Para Eugênia, a criação da comissão deve impulsionar a criação de outras comissões estaduais e setoriais no país, a exemplo do que ocorreu com a Comissão Nacional da Verdade. “Essas práticas disseminadas de desaparecimento não acontecem apenas em um lugar, e não é possível que uma comissão só dê conta de atingir as peculiaridades de cada local”, acrescentou.

A comissão foi instalada no dia 20 de fevereiro, na Assembleia Legislativa de São Paulo (Alesp), com o objetivo de apurar violações cometidas pelo Estado brasileiro após a ditadura militar. A comissão foi criada no interior da Comissão de Direitos Humanos da Alesp e terá apoios técnicos da Comissão de Anistia, que contratou dois consultores para realizar as pesquisas, e da Comissão Especial sobre Mortos e Desaparecidos Políticos da Secretaria de Direitos Humanos da Presidência da República.

A intenção é ouvir parentes de mortos e de vítimas de desaparecimentos forçados ocorridos em maio de 2006, além de policiais acusados pelos crimes. Um dos primeiros a prestar depoimento hoje foi João Inocencio Correia de Freitas, que teve o filho, Mateus Andrade de Freitas, assassinado no dia 17 de maio em Santos (SP).

Mateus, que não tinha passagem pela polícia e nenhum envolvimento com crime, foi à escola nesse dia com um amigo, mas nenhum deles sabia que a escola estava sob toque de recolher. Ambos foram mortos por pessoas encapuzadas quando voltavam da escola. O laudo revela que Mateus morreu por dívida envolvendo drogas.

“Como alguém cobraria uma dívida de droga se meu filho deveria estar na escola naquela hora? Se eles [credores] matam a pessoa que deve, cobram a dívida depois dos pais. Mas não ocorreu nada disso. A polícia não investigou”, afirmou Freitas durante o depoimento.

“Meu filho tinha prova e resolveu ir para a escola. Ele morreu entre 20h30 e 21h, hora em que deveria estar na aula. [Ele e o amigo] foram mortos na rua [de sua casa]. Passou um grupo de extermínio, que matou os dois. Escutamos os tiros. Corri e vi o amigo do meu filho morto.”

De acordo com a comissão, as investigações sobre execuções e desaparecimentos neste período foram quase todas arquivadas sem os devidos esclarecimentos e responsabilizações. Até hoje, segundo Débora, apenas um policial foi condenado. Em julho do ano passado, o policial militar Alexandre André Pereira da Silva foi condenado pela morte de três jovens em 2006.

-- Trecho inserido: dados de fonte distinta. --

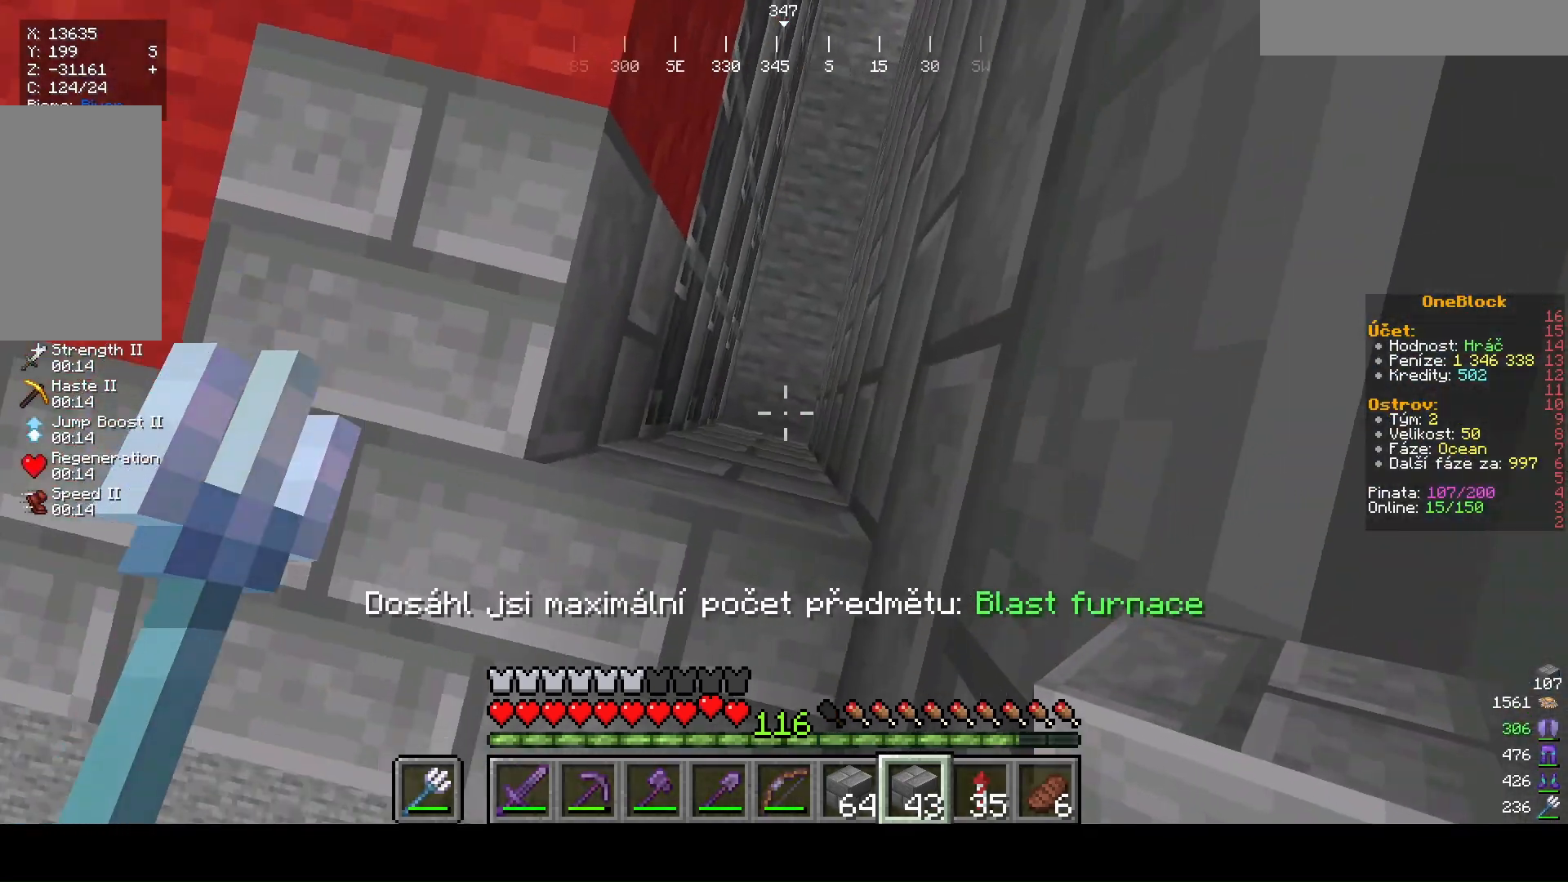
{"keys": [], "mouse": [], "events": [[67, "d", "up"], [133, "w", "up"], [300, "s", "down"], [500, "s", "up"]]}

Silva foi condenado, por homicídio qualificado, a 36 anos de prisão, em regime fechado e perda de cargo público pelas mortes de Murilo de Moraes Ferreira, Felipe Vasti Santos de Oliveira e Marcelo Heyd Meres. Os três jovens estavam conversando em uma esquina do Jardim Brasil, na zona norte da capital paulista, quando homens em motocicletas passaram atirando. O réu poderá recorrer da decisão em liberdade.

De acordo com o defensor público Pedro Gilberti, que examinou 39 laudos do Instituto Médico Legal (IML) com a inscrição “resistência seguida de morte”, “ficou evidente que, pela característica dos tiros, houve execução”.

“Em todos esses casos, as situações eram iguais: disparos de cima para baixo, concentrados em regiões letais do corpo tal como cabeça e abdômen. Os locais dos homicídios foram todos desfeitos. Percebemos que não haviam testemunhas. Embora eu provasse a materialidade do homicídio, não conseguia comprovar a autoria”, acrescentou.

Para o ouvidor da Polícia do Estado de São Paulo, Julio Cesar Fernandes Neto, mortes em confrontos com a polícia continuam existindo até hoje em São Paulo. Somente no início deste ano, entre janeiro e ontem, ocorreram 154 mortes em confrontos. “É uma situação de estarrecer qualquer cidadão de bom senso.”